Financing Your Tours and Travels Business
Expanding a travel agency requires capital at multiple stages. A Business Loan can help cover setup costs, working capital gaps and early marketing investment without depleting your personal savings. Business Loans can be used to fund technology infrastructure, office setup, staff costs during the early months and vendor advance requirements for your first group bookings.
Before applying, use the Business Loan EMI Calculator to estimate your monthly repayment at different loan amounts and tenures. Match your EMI to your projected off-peak monthly revenue rather than your peak-season figures. This prevents early-stage agencies from overcommitting on debt during their first off-season.
If your business model involves booking upscale hotel inventory, conference venues or outbound packages with large advance requirements, a Loan Against Property can be a cost-effective way to unlock capital from an existing asset to fund seasonal working capital needs. For agencies qualifying as a Micro, Small and Medium Enterprise, credit-linked government support schemes, including PM MUDRA Yojana, can also reduce the amount you need to borrow.
Also Read: Everything You Need to Know About Business Loan
Final Thoughts
Starting a tours and travels business requires more than a passion for travel. It demands structured planning, regulatory compliance, reliable supplier relationships and disciplined cash flow management. Sustainable growth comes from building a reputation for dependable service rather than chasing volume from the start.
Choose a niche that matches your expertise and the market you can access. Invest in the right tools, supplier partnerships and compliance foundations before you scale. As your travel agency grows and seasonal demand swings create working capital pressure, having access to the right financing at the right time makes the difference between scaling confidently and being constrained by cash flow
Apply now for a Business Loan.
FAQs
Q.1. How can I start a travel agency in India with low investment?
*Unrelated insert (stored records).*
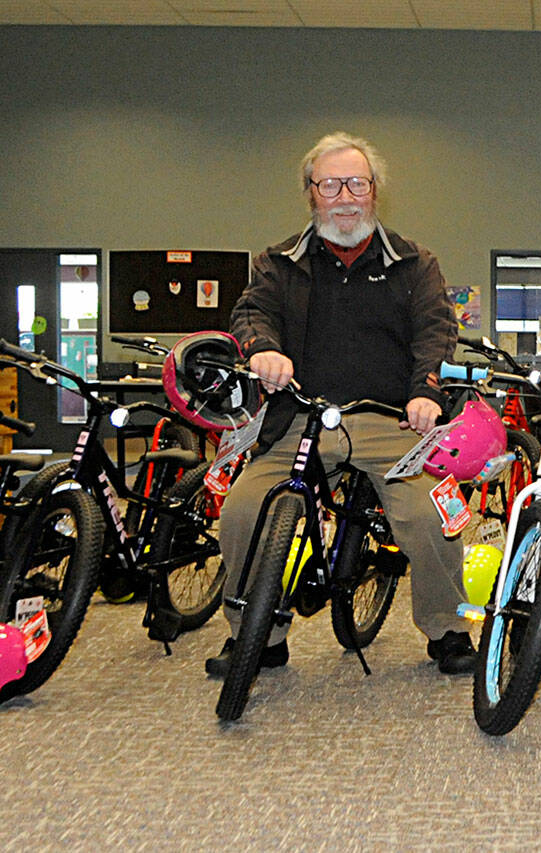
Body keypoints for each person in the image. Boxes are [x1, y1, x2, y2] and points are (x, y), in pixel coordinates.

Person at [205, 131, 474, 677]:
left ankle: (448, 629)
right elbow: (250, 314)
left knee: (429, 514)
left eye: (357, 183)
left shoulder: (415, 263)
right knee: (240, 512)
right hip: (299, 420)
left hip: (389, 420)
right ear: (311, 193)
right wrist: (263, 350)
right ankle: (257, 633)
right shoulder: (278, 263)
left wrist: (426, 390)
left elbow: (436, 333)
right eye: (330, 184)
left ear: (375, 192)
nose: (345, 196)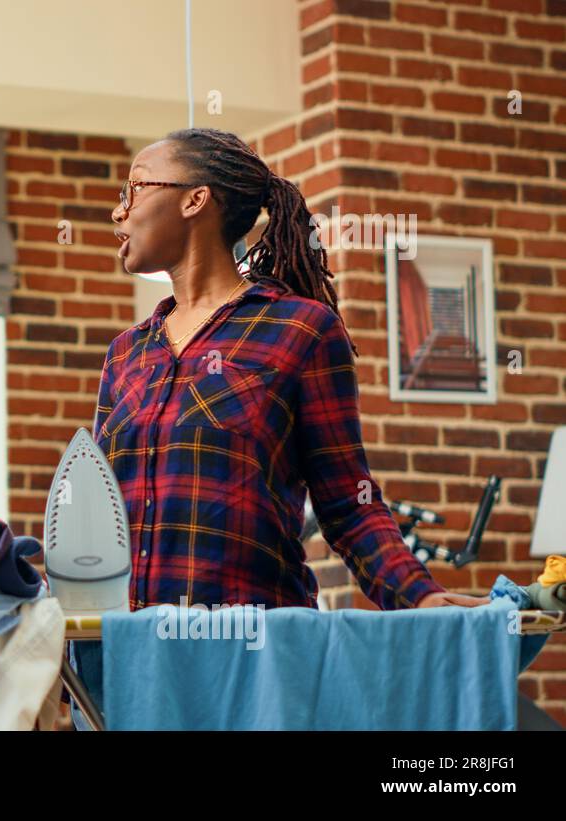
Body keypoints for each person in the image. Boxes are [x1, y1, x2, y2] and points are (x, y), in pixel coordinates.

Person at [97, 127, 486, 613]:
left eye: (134, 188)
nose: (119, 210)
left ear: (195, 199)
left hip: (251, 655)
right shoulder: (125, 354)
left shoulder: (300, 330)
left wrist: (419, 595)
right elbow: (97, 515)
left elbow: (348, 502)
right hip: (119, 655)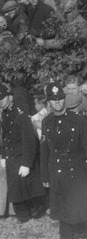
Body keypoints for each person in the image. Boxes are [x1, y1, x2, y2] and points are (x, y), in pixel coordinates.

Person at [39, 83, 87, 239]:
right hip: (58, 170)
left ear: (64, 100)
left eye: (60, 99)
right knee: (62, 204)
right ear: (50, 102)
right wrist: (44, 175)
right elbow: (45, 150)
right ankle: (66, 237)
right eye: (54, 100)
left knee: (85, 204)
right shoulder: (47, 122)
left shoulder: (78, 120)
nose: (58, 103)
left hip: (78, 170)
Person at [0, 82, 46, 220]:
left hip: (22, 155)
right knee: (17, 191)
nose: (0, 102)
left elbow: (29, 139)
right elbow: (4, 136)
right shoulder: (5, 114)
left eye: (2, 98)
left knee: (29, 187)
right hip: (12, 156)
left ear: (9, 97)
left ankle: (37, 209)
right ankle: (24, 214)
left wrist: (26, 163)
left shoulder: (19, 113)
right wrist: (3, 155)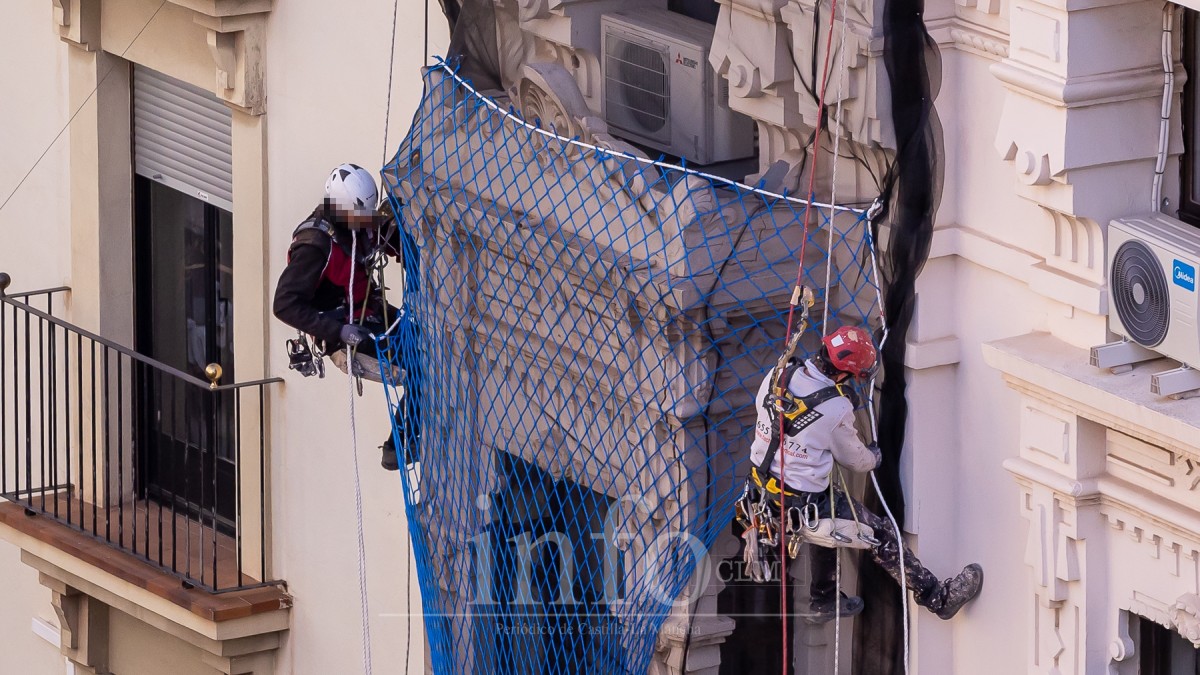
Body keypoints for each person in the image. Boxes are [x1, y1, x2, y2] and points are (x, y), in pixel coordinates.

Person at [745, 325, 983, 623]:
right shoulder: (834, 407)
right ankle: (938, 598)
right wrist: (875, 455)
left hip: (763, 491)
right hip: (803, 501)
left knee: (830, 525)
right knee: (880, 534)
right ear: (844, 374)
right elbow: (857, 461)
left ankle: (824, 598)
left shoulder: (778, 375)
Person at [272, 163, 419, 471]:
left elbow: (382, 234)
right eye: (361, 217)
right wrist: (337, 332)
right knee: (423, 368)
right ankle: (399, 447)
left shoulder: (356, 221)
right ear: (340, 209)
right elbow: (284, 304)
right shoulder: (315, 246)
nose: (367, 222)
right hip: (346, 338)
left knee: (432, 345)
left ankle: (408, 436)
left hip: (370, 313)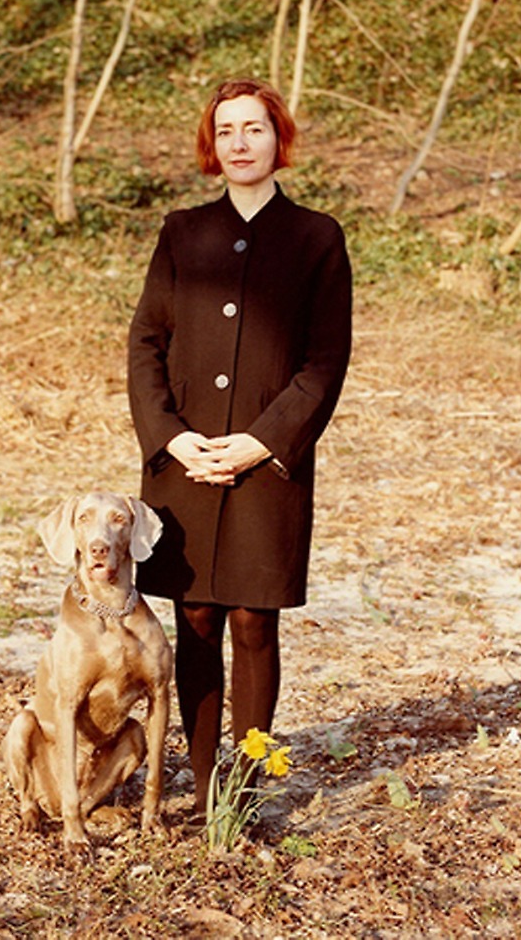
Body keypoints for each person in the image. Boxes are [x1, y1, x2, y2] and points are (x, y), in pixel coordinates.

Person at [126, 77, 353, 812]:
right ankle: (198, 782)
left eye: (253, 129)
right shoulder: (182, 232)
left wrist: (263, 442)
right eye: (226, 131)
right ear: (211, 144)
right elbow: (146, 343)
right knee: (194, 615)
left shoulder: (318, 237)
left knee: (254, 618)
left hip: (268, 462)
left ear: (277, 139)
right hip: (186, 457)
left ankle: (245, 787)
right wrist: (172, 439)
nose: (239, 143)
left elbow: (325, 360)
A. An online-first model focused on a specific niche, such as weekend getaways or corporate travel, keeps setup costs low. Using free or low-cost digital tools, building supplier partnerships and starting from home eliminates office overhead entirely in the early months.
Q.2. Do I need a licence to run a tours and travels business in India?
A. GST registration is mandatory above the applicable turnover threshold and state-level Shops and Establishments registration is required if you have a physical office. Ministry of Tourism recognition and IATA accreditation are optional, but they improve credibility with corporate clients and lenders.
Q.3. What GST rate applies to tour operator services?
A. Tour operator services are taxed at 5% GST on the total package value, with no Input Tax Credit available on most input services. Service charges collected from customers are subject to GST at 18%. Travel agent commission income from airlines and hotels is also subject to GST at 18%.
Q.4. How much working capital does a new travel agency need?
A. A buffer covering two to three months of operating costs is a practical starting point for managing vendor advances, refund obligations and seasonal demand gaps. Online-first agencies with minimal fixed costs can start with a smaller buffer than physical storefront operators.
Q.5. What should a travel agency business plan include?
A. A business plan should cover your niche and target customers, services and pricing, supplier relationships, monthly operating costs, marketing strategy and projected cash flow for the first twelve months, including a working capital estimate that accounts for off-peak months and vendor advance requirements.